Я гляжу на агента в упор.
– Помните, что я вам сказала?
– Агент Карлайл, – вполголоса произносит доктор Эрнандес. – Мунбим предельно ясно выразилась насчет тем, которые она сегодня не желает затрагивать. Прошу уважать ее выбор.
Агент Карлайл продолжает смотреть мне в глаза, но все же кивает.
– Вы правы, – говорит он. – Прошу прощения, Мунбим.
Катись к черту.
– Все в порядке, – отвечаю я.
– Я бы хотел поподробнее узнать о жизни в Легионе до чистки, – говорит доктор. – Ты не против?
– Нет.
– При отце Патрике членам Легиона разрешалось смотреть телевизор, слушать радио, играть в игры, читать книги и есть все, что захочется, – перечисляет доктор Эрнандес. – Верно?
Я киваю.
– А после чистки все это оказалось под запретом?
Киваю опять.
– И все же люди не перестали любить отца Джона?
– Выходит, не перестали. Не могу утверждать, что думал каждый конкретный человек, но отец Джон заявил, что мы все слишком привыкли к комфорту, разленились и постоянно потакаем своим прихотям. Мы должны стать сильнее, сказал он, и большинство с ним согласилось.
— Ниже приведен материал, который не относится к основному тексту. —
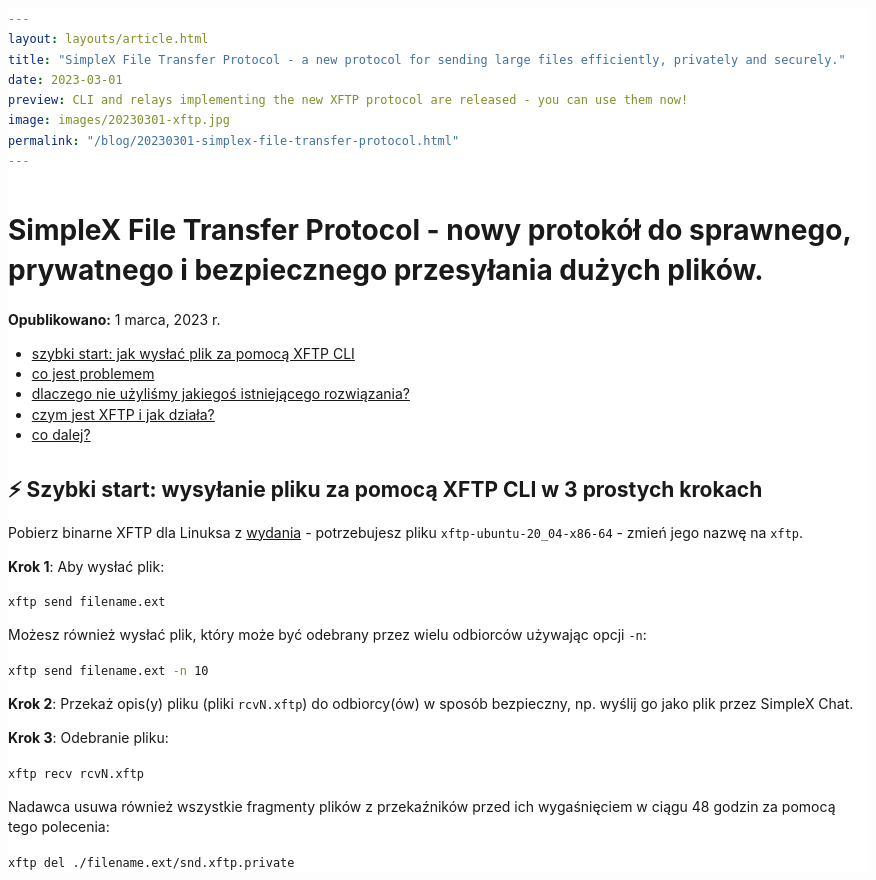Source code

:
 ```yaml
---
layout: layouts/article.html
title: "SimpleX File Transfer Protocol - a new protocol for sending large files efficiently, privately and securely."
date: 2023-03-01
preview: CLI and relays implementing the new XFTP protocol are released - you can use them now!
image: images/20230301-xftp.jpg
permalink: "/blog/20230301-simplex-file-transfer-protocol.html"
---
```


# SimpleX File Transfer Protocol - nowy protokół do sprawnego, prywatnego i bezpiecznego przesyłania dużych plików.

**Opublikowano:** 1 marca, 2023 r.

- [szybki start: jak wysłać plik za pomocą XFTP CLI](#⚡️-szybki-start-wysyłanie-pliku-za-pomocą-xftp-cli)
- [co jest problemem](#whats-the-problem)
- [dlaczego nie użyliśmy jakiegoś istniejącego rozwiązania?](#dlaczego-nie-użyliśmy-jakiegoś-istniejącego-rozwiązania)
- [czym jest XFTP i jak działa?](#czym-jest-xftp-i-jak-działa)
- [co dalej?](#co-dalej)

## ⚡️ Szybki start: wysyłanie pliku za pomocą XFTP CLI w 3 prostych krokach

Pobierz binarne XFTP dla Linuksa z [wydania](https://github.com/simplex-chat/simplexmq/releases/tag/v5.0.0-beta.3) - potrzebujesz pliku `xftp-ubuntu-20_04-x86-64` - zmień jego nazwę na `xftp`.

**Krok 1**: Aby wysłać plik:

```bash
xftp send filename.ext
```

Możesz również wysłać plik, który może być odebrany przez wielu odbiorców używając opcji `-n`:

```bash
xftp send filename.ext -n 10
```

**Krok 2**: Przekaż opis(y) pliku (pliki `rcvN.xftp`) do odbiorcy(ów) w sposób bezpieczny, np. wyślij go jako plik przez SimpleX Chat.

**Krok 3**: Odebranie pliku:

```bash
xftp recv rcvN.xftp
```

Nadawca usuwa również wszystkie fragmenty plików z przekaźników przed ich wygaśnięciem w ciągu 48 godzin za pomocą tego polecenia:

```bash
xftp del ./filename.ext/snd.xftp.private
```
– Стать сильнее для последней битвы? – спрашивает агент Карлайл.
– Разумеется.
– Значит, твоя мама тоже его поддерживала, раз вы обе остались в Легионе? – не отстает агент.
– Достаточно, – вмешивается доктор Эрнандес. – Вы не вправе определять, как будет проходить сеанс, агент Карлайл. Я этого не допущу.
Он посылает мне ободряющую, как ему кажется, улыбку из разряда «Все хорошо, я на твоей стороне», но я на нее не реагирую. Внутри у меня все кипит от гнева – терпеть не могу, когда мной пытаются манипулировать, особенно если манипулятор уверен, что я этого не замечаю. Не люблю, когда меня держат за дурочку.